Likewise, attempts to point out that the EU is not a free-trade agreement but a conspiracy to confiscate national sovereignty have been vilified not only by progressives committed to trans-national government but also by prominent Tories, who have devoted their energies over a lifetime to reinforcing the lies told by Edward Heath and have no intention of changing now. The absurd insults hurled at UKIP and its supporters have at last done their work, and the Conservative Party has been forced to wake up to the fact that you can no longer conceal the truth from the people. Membership of the EU brings benefits. But it also means that our borders are now infinitely porous, that our national assets (the welfare system included) are no longer ours, and that our government is powerless to pursue the national interest. It is not as though this is true only now: it has been true since the ‘Single European Act’ forced through Parliament for no clear reason by Margaret Thatcher. Indeed it was true from the beginning and is the reason why Jean Monnet insisted that the European project should advance behind a sequence of disguises, beginning with the ‘Coal and Steel Community’ of 1951. But efforts to conceal the truth have at last broken down, and these lies woven by our parents and grandparents can be repeated only in an ironical tone of voice.
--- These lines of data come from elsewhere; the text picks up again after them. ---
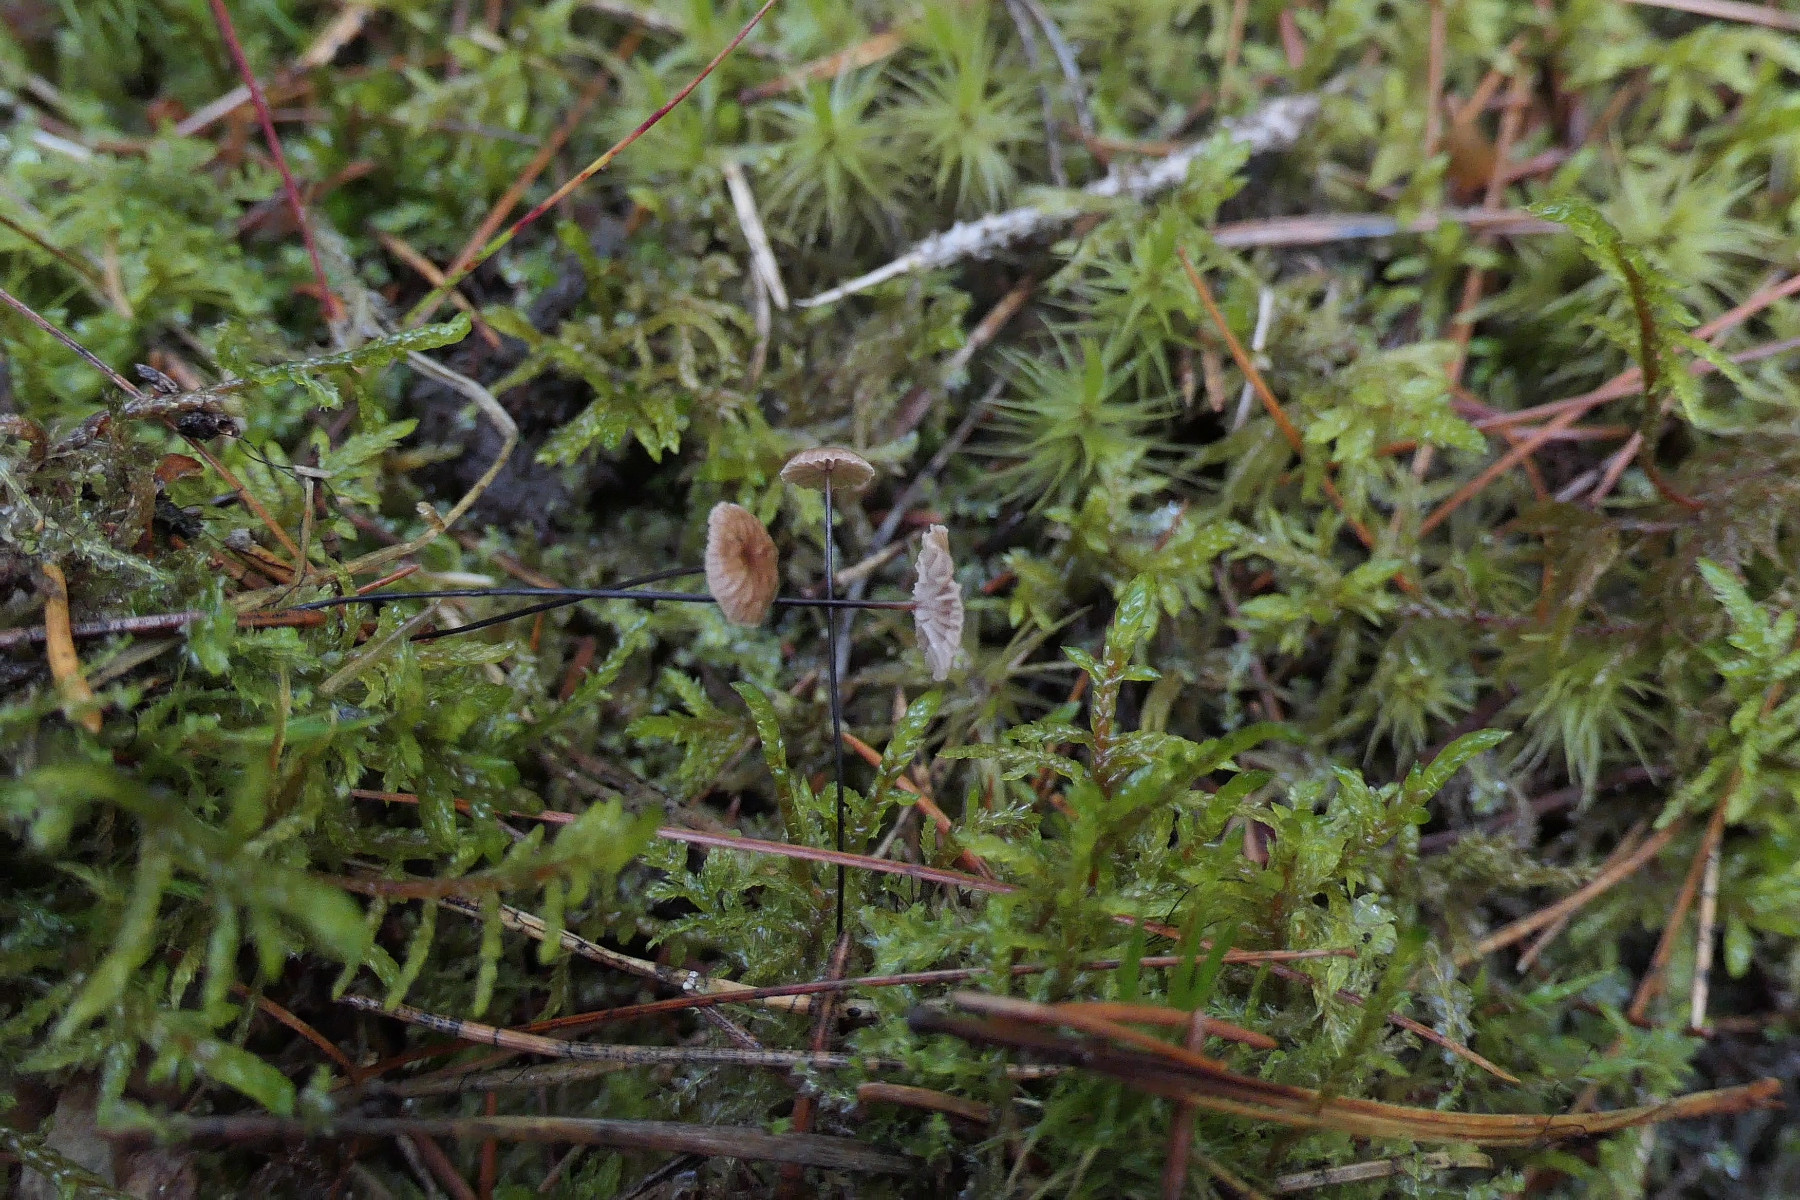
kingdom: Fungi
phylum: Basidiomycota
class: Agaricomycetes
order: Agaricales
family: Omphalotaceae
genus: Gymnopus
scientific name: Gymnopus androsaceus
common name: trådstokket fladhat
So two great lies have lost their dominion, and truth stands bare and shocking in their place. The question is: what are our politicians going to do about it? And the answer is that they haven’t a clue. If the Conservative Party had based itself in a conservative philosophy, with national sovereignty and social continuity as its cornerstones, it would have known what to say and what to do a long while back. If the Labour Party had remained true to its core constituents among the English and Welsh working class, it would have been able to confess to what is happening to those constituents’ towns and schools. But in both cases the comfortable lie has displaced the uncomfortable truth. And all that is left, now that the lie can no longer be repeated, is bluster and incrimination.